Everywhere you turned for the longest time, people sang the praises of “Web 2.0 this” and “Web 2.0 that”, but did anyone ever actually stop and try to figure out what made something Web 2.0? Sure there was a radical shift in design aesthetics — where would be without rounded corners and cotton candy colored logos? — but did anyone ever come up with an official definition?
The answer is “yes and no.”
The term first popped up in 2004 with the O’Reilly Media Web 2.0 Conference and related to what was going to happen to the Internet in the wake of the great Dot Com Bust of a few years earlier. No one really seemed to expect the term to catch on it as it did, but people on the Internet do love their buzzwords. Tim O’Reilly, the founder of O’Reilly Media, felt compelled by Dec. 2006 to finally clarify the term a bit more in a blog post:
Web 2.0 is the business revolution in the computer industry caused by the move to the internet as platform, and an attempt to understand the rules for success on that new platform. Chief among those rules is this: Build applications that harness network effects to get better the more people use them.

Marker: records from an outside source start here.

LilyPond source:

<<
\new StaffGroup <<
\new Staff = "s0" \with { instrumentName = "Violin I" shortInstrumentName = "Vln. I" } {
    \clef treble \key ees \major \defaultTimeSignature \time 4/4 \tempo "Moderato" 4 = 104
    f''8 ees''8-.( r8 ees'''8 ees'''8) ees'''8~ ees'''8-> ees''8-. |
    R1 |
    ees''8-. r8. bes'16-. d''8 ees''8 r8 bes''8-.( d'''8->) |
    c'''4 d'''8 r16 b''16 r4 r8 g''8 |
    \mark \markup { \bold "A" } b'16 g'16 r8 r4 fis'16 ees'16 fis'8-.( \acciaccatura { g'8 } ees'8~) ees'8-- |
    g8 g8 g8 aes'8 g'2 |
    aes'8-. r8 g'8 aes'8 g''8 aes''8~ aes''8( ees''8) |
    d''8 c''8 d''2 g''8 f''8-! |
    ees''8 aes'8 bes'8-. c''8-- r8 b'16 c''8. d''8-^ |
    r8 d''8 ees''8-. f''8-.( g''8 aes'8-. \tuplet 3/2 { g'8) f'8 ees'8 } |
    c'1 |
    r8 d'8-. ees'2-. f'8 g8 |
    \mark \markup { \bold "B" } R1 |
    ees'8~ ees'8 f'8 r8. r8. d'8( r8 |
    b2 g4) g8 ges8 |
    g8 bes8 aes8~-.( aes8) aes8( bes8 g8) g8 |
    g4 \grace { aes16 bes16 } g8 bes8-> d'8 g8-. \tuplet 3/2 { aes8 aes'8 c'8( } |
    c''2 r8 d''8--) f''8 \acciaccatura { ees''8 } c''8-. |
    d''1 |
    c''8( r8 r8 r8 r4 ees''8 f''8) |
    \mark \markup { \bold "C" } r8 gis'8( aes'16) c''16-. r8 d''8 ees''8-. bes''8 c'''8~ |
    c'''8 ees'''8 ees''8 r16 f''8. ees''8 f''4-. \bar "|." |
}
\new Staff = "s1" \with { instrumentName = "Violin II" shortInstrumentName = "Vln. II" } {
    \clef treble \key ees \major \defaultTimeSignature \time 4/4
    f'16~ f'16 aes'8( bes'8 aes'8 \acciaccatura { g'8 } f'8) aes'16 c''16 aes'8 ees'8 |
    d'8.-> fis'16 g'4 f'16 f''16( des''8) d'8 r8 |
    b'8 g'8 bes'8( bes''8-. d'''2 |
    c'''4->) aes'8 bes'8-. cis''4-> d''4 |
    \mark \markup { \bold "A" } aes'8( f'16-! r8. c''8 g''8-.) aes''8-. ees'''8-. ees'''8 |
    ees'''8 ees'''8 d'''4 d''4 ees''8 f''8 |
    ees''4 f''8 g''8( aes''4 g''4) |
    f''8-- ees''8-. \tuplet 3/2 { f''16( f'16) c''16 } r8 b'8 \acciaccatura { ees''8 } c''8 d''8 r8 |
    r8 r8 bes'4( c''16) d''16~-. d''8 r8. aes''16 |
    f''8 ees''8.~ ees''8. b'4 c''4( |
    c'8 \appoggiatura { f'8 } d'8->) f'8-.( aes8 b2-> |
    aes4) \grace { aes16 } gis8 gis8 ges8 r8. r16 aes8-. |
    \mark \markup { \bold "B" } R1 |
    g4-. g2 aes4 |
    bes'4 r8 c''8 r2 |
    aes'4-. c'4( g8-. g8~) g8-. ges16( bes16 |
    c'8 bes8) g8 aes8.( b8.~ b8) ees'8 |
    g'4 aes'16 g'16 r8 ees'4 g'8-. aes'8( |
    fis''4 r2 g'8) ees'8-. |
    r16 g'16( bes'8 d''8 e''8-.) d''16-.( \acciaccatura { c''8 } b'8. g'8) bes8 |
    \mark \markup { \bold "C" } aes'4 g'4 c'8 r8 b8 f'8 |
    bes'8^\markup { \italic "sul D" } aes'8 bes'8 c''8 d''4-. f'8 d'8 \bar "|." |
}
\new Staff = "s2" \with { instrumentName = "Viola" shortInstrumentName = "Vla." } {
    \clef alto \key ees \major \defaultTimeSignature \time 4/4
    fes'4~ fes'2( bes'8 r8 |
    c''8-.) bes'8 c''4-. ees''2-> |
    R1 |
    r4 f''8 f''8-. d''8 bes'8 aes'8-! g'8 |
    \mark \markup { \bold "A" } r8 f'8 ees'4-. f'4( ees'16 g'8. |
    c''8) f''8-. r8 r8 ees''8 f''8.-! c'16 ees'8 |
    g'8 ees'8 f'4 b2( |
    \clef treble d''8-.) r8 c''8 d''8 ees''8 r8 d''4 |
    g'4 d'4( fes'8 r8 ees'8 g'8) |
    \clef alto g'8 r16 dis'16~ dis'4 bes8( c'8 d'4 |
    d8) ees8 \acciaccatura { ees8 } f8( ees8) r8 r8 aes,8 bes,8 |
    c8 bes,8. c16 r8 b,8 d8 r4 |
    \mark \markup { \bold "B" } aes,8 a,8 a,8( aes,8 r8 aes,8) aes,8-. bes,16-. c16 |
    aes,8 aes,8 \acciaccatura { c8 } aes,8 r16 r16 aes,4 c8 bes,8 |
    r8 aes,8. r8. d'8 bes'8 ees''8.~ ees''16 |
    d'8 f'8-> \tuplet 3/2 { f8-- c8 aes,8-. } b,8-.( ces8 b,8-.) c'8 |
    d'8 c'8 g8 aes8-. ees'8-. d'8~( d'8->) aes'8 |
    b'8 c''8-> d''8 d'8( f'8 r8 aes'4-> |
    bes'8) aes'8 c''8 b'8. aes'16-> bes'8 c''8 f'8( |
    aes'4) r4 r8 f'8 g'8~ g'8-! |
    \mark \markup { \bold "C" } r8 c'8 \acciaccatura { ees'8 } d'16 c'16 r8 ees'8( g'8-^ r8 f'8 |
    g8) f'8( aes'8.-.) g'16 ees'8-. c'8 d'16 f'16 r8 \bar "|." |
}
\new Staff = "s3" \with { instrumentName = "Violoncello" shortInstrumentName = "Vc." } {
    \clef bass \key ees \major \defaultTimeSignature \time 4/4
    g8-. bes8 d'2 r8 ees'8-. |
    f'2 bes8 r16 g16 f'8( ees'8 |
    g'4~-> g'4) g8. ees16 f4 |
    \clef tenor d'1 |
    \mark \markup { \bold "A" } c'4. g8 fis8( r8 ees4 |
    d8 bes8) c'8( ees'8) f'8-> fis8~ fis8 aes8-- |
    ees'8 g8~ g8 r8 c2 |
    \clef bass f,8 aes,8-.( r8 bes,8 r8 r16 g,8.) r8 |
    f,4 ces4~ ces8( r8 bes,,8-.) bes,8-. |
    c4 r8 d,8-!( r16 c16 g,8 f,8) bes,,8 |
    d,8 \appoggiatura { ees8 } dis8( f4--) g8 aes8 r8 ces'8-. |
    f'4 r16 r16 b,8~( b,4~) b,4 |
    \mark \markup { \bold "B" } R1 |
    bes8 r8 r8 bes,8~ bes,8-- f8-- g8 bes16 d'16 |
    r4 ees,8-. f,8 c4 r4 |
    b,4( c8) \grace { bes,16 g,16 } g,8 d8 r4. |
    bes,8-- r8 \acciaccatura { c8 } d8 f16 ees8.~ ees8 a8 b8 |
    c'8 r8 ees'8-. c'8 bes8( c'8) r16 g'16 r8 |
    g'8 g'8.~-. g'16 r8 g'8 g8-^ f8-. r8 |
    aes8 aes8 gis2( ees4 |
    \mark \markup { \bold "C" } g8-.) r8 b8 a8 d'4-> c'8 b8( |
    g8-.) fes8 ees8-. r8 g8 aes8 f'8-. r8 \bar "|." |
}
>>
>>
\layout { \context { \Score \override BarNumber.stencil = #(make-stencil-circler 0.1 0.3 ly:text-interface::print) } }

My personal take on this was boiled down to: Web 2.0 means the Web site does something for you.
Through out Web 1.0, the sites were static and really amounted to nothing more than brochures: you put up information, people came to read it, they left. One of my favorite quotes to that effect was from Darren Barefoot who said, “Web 1.0 was about lectures, Web 2.0 is about conversation,” and I really couldn’t agree with him more.
The term “Web 2.0” may be on its last legs, and a lot of us are thankful for that, but its ramifications on information technology will be with us for years to come. There is no way that users will ever go back to not having control over how they consumer information, and they also won’t settle for not having a say in it.